Your tasks
1/ Answer these from the passage on KV39:
(a) How far do the entrance stairs descend?
(b) How far does the east passage extend?
(c) What was inserted under the skin of the mummified remains?
2/ Copy the stretch of the passage on KV39 from "Analysis of the" through "quality textile wrapping.", swapping "linen fabric" for "woven cloth".

Analysis of the pottery indicate a mix of early and later Eighteenth Dynasty styles. At least part of the tomb had been used for burials. The entrance to the eastern passage showed signs of mud plaster, and large quantities of linen fabric, pottery, and fragments of coffins were found in the passageway and burial chamber. The mummified remains show evidence of a high standard of mummification, including the use of padding inserted under the skin and fine quality textile wrapping.

==Architecture==
KV39 is entered via a steep set of stairs that descend for 7 m. This opens onto to a descending corridor that leads a square hall, beyond which is a rectangular chamber that is entered via a low doorway. A set of unfinished stairs are cut into the floor in this room. Two further descending passageways run from the square hall. One, known as the east passage, begins at 180 degrees to the axis of the entrance. It is neatly cut and extends 38.33 m through three steeply descending corridors and two staircases to a single rectangular chamber. The other passageway extends to the south, at 90 degrees to the main axis. This passageway has not been fully cleared but it appears to be more roughly cut and descends steeply for a distance of about 25 m.

(Collected data)
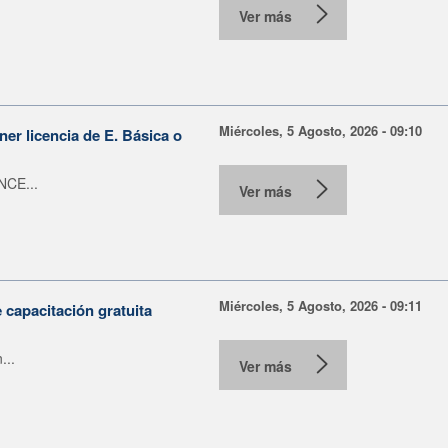
Ver más
Miércoles, 5 Agosto, 2026 - 09:10
er licencia de E. Básica o
NCE...
Ver más
Miércoles, 5 Agosto, 2026 - 09:11
capacitación gratuita
...
Ver más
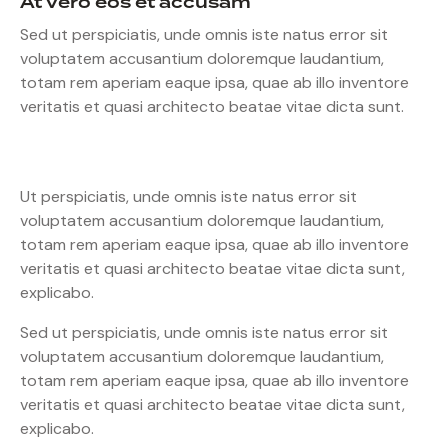
At vero eos et accusam
Sed ut perspiciatis, unde omnis iste natus error sit
voluptatem accusantium doloremque laudantium,
totam rem aperiam eaque ipsa, quae ab illo inventore
veritatis et quasi architecto beatae vitae dicta sunt.
Ut perspiciatis, unde omnis iste natus error sit
voluptatem accusantium doloremque laudantium,
totam rem aperiam eaque ipsa, quae ab illo inventore
veritatis et quasi architecto beatae vitae dicta sunt,
explicabo.
Sed ut perspiciatis, unde omnis iste natus error sit
voluptatem accusantium doloremque laudantium,
totam rem aperiam eaque ipsa, quae ab illo inventore
veritatis et quasi architecto beatae vitae dicta sunt,
explicabo.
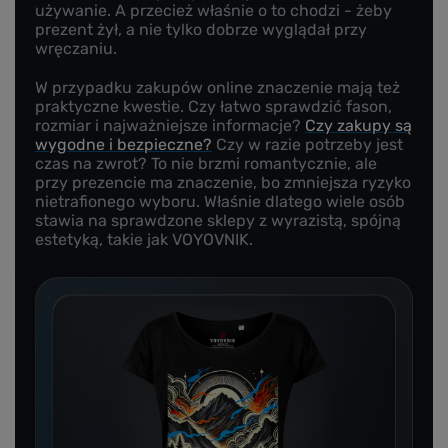
używanie. A przecież właśnie o to chodzi - żeby
prezent żył, a nie tylko dobrze wyglądał przy
wręczaniu.
W przypadku zakupów online znaczenie mają też
praktyczne kwestie. Czy łatwo sprawdzić fason,
rozmiar i najważniejsze informacje?
Czy zakupy są
wygodne i bezpieczne?
Czy w razie potrzeby jest
czas na zwrot? To nie brzmi romantycznie, ale
przy prezencie ma znaczenie, bo zmniejsza ryzyko
nietrafionego wyboru. Właśnie dlatego wiele osób
stawia na sprawdzone sklepy z wyrazistą, spójną
estetyką, takie jak VOYOVNIK.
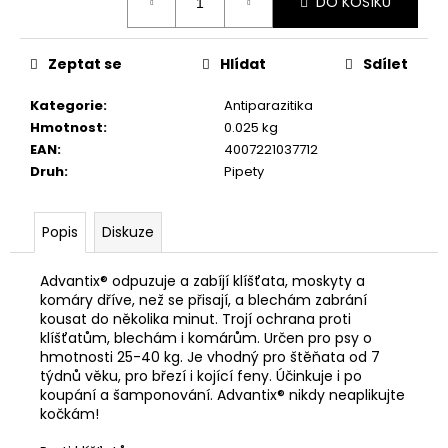
č
DO KOŠÍKU
cena:
u
j
Zeptat se
Hlídat
Sdílet
e
m
Kategorie
:
Antiparazitika
e
Hmotnost
:
0.025 kg
EAN
:
4007221037712
JOSICAT
Druh
:
Pipety
KAPSIČKA
RICH
IN
Popis
Diskuze
CHICKEN
IN
SAUCE
Advantix® odpuzuje a zabíjí klíšťata, moskyty a
85G
komáry dříve, než se přisají, a blechám zabrání
29
kousat do několika minut. Trojí ochrana proti
Kč
klíšťatům, blechám i komárům. Určen pro psy o
hmotnosti 25-40 kg. Je vhodný pro štěňata od 7
týdnů věku, pro březí i kojící feny. Účinkuje i po
koupání a šamponování. Advantix® nikdy neaplikujte
kočkám!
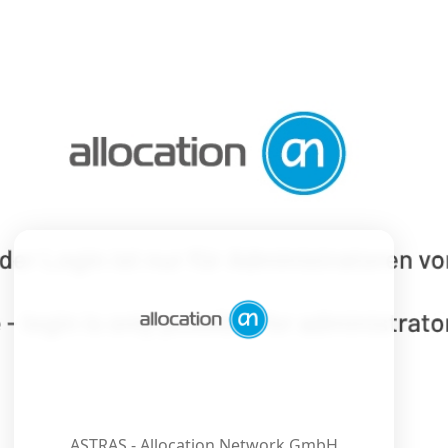
ASTRAS - Allocation Network GmbH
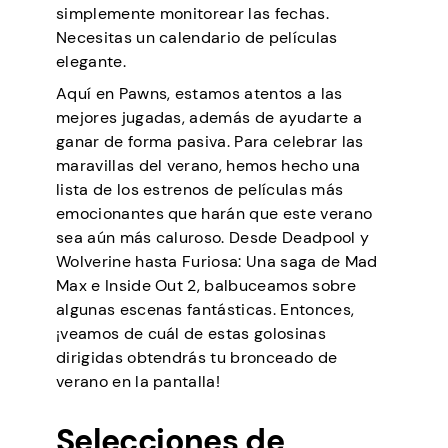
simplemente monitorear las fechas.
Necesitas un calendario de películas
elegante.
Aquí en Pawns, estamos atentos a las
mejores jugadas, además de ayudarte a
ganar de forma pasiva. Para celebrar las
maravillas del verano, hemos hecho una
lista de los estrenos de películas más
emocionantes que harán que este verano
sea aún más caluroso. Desde Deadpool y
Wolverine hasta Furiosa: Una saga de Mad
Max e Inside Out 2, balbuceamos sobre
algunas escenas fantásticas. Entonces,
¡veamos de cuál de estas golosinas
dirigidas obtendrás tu bronceado de
verano en la pantalla!
Selecciones de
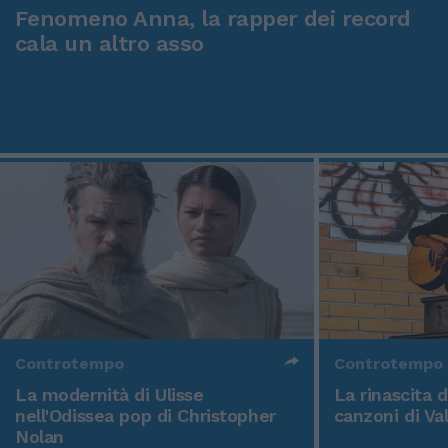
Fenomeno Anna, la rapper dei record
cala un altro asso
Controtempo
Controtempo
La modernità di Ulisse
La rinascita 
nell'Odissea pop di Christopher
canzoni di Va
Nolan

Responses to the exercise
1/
(a) 7 m
(b) 38.33 m
(c) Padding

2/
Analysis of the pottery indicate a mix of early and later Eighteenth Dynasty styles. At least part of the tomb had been used for burials. The entrance to the eastern passage showed signs of mud plaster, and large quantities of woven cloth, pottery, and fragments of coffins were found in the passageway and burial chamber. The mummified remains show evidence of a high standard of mummification, including the use of padding inserted under the skin and fine quality textile wrapping.